Frauen schlagen Männer laut Untersuchung beim Seed-Crowdfunding

25 Juli, 2017

Eine Untersuchung von PwC und The Crowdfunding Centre zeigt, dass von Frauen durchgeführte Crowdfunding-Kampagnen erfolgreicher sind als die von Männern. „Women Unbound: Unleashing female entrepreneurial potential“ (Frauen ohne Fesseln: das unternehmerische Potenzial von Frauen freisetzen) stellte fest, dass Männer zwar in der Seed-Phase eines Unternehmens häufiger Crowdfunding nutzen, aber Frauen in allen Branchen und geografischen Regionen auf der ganzen Welt ihre Finanzierungsziele erfolgreicher erreichen.

 

Im Rahmen der Untersuchung wurden 450 000 Seed-Crowdfunding-Kampagnen der neun größten Crowdfunding-Plattformen analysiert. Es wurde festgestellt, dass von Frauen durchgeführte Kampagnen ihre Finanzierungsziele mit 32 % mehr Erfolg erreichten als von Männern durchgeführte Projekte.

 

Männer setzen sich normalerweise hohe Finanzierungsziele, doch von Frauen durchgeführten Projekten werden im Durchschnitt höhere Beträge zugesagt als von Männern durchgeführten Kampagnen. Durchschnittlich erhalten Frauen von ihren Unterstützern 74,67 €, Männer dagegen nur 71,24 €.

 

Frauen sind in den USA und dem Vereinigten Königreich, den beiden Ländern mit dem höchsten Kampagnenvolumen, erfolgreicher.
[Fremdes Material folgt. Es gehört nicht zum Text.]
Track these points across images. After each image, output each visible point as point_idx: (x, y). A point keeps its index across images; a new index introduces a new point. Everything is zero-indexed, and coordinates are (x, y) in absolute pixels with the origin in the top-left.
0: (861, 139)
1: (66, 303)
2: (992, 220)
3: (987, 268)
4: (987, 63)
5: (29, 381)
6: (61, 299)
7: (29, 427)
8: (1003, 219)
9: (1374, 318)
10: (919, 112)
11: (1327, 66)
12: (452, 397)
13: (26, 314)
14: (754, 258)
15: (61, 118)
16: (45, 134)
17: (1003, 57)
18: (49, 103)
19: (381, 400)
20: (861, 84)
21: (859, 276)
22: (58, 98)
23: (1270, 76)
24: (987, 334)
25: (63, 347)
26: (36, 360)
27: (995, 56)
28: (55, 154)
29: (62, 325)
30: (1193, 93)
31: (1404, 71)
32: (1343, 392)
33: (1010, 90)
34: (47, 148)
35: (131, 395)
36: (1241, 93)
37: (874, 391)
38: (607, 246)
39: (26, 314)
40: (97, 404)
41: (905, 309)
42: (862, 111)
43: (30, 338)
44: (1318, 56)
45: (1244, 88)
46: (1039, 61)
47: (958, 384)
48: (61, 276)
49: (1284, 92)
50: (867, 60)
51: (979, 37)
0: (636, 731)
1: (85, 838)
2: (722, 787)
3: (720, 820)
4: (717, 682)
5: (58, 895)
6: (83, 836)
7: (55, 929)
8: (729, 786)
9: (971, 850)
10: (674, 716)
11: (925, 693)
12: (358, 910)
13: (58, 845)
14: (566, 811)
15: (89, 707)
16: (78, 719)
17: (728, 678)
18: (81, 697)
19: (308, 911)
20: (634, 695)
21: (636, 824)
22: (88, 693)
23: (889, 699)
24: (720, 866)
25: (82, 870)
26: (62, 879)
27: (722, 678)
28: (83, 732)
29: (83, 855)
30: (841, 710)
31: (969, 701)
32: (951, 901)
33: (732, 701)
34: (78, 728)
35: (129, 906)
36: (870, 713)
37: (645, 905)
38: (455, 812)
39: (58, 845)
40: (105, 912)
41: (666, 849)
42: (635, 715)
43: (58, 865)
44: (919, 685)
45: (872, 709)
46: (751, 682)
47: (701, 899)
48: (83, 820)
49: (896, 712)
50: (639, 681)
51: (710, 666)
In Europa waren 14 % der von Frauen durchgeführten Kampagnen erfolgreich, im Vergleich zu 7 % der von Männern durchgeführten Kampagnen.

 

Laut der Untersuchung ist einer der wichtigsten Vorteile von Seed-Crowdfunding die Bestätigung durch den Markt. Durch eine Crowdfunding-Kampagne erhalten Unternehmer die Chance, ein Produkt im Voraus zu verkaufen. Weitere Vorteile sind unter anderem, dass es durch Crowdfunding wahrscheinlicher wird, dass Partnerschaften mit anderen Organisationen geschlossen werden können, und dass man leichter gute Mitarbeiter anziehen und binden kann.

 

Laut der Untersuchung wurde Seed-Crowdfunding zwar zunächst für die Beschaffung von Finanzmitteln eingerichtet, inzwischen eröffnet es aber eine Vielzahl von Möglichkeiten, die über den Zugang zu Mitteln hinausgehen. Seed-Crowdfunder bauen eine Beziehung zum Markt auf und lernen früher als Unternehmer, die traditionellere Wege der Mittelbeschaffung nutzen, mehr darüber, wie man ein Unternehmen führt.

 

Darüber hinaus zeigt die Untersuchung, dass von Frauen geführte Kampagnen vor allem deshalb erfolgreicher sind, weil Crowdfunding viel mehr Entscheidungsträgerinnen (Geldgeberinnen für Projekte und Mikrorisikokapitalgeberinnen) anzieht, stärkt und fördert als traditionelle Wege der Mittelbeschaffung.  Crowdfunderinnen bedienen sich in ihren Videos und Pitchs außerdem einer emotionaleren und inklusiveren Sprache als Männer. Sowohl weibliche als auch männliche Unterstützer finden diese Sprache ansprechender, stellte die Untersuchung fest.

 

Dennoch zeigt der Bericht, dass der Zugang zu angemessener Finanzierung für von Frauen geführte Unternehmen weiterhin eine Herausforderung ist, da die meisten Entscheidungsträger in der traditionellen Risikokapitalbranche männlich sind.

 

Studien haben ergeben, dass Risikokapitalgeber mit ausschließlich männlichen Partnern eher in Unternehmen unter männlicher Führung investieren.

 

Der Bericht schließt mit der Feststellung, dass die Finanzierungslücke eine verpasste Gelegenheit sei: In von Frauen geführte Unternehmen zu investieren oder sie zu unterstützen, könnte für sehr hohe Renditen sorgen – für die Anleger und für die Gesellschaft.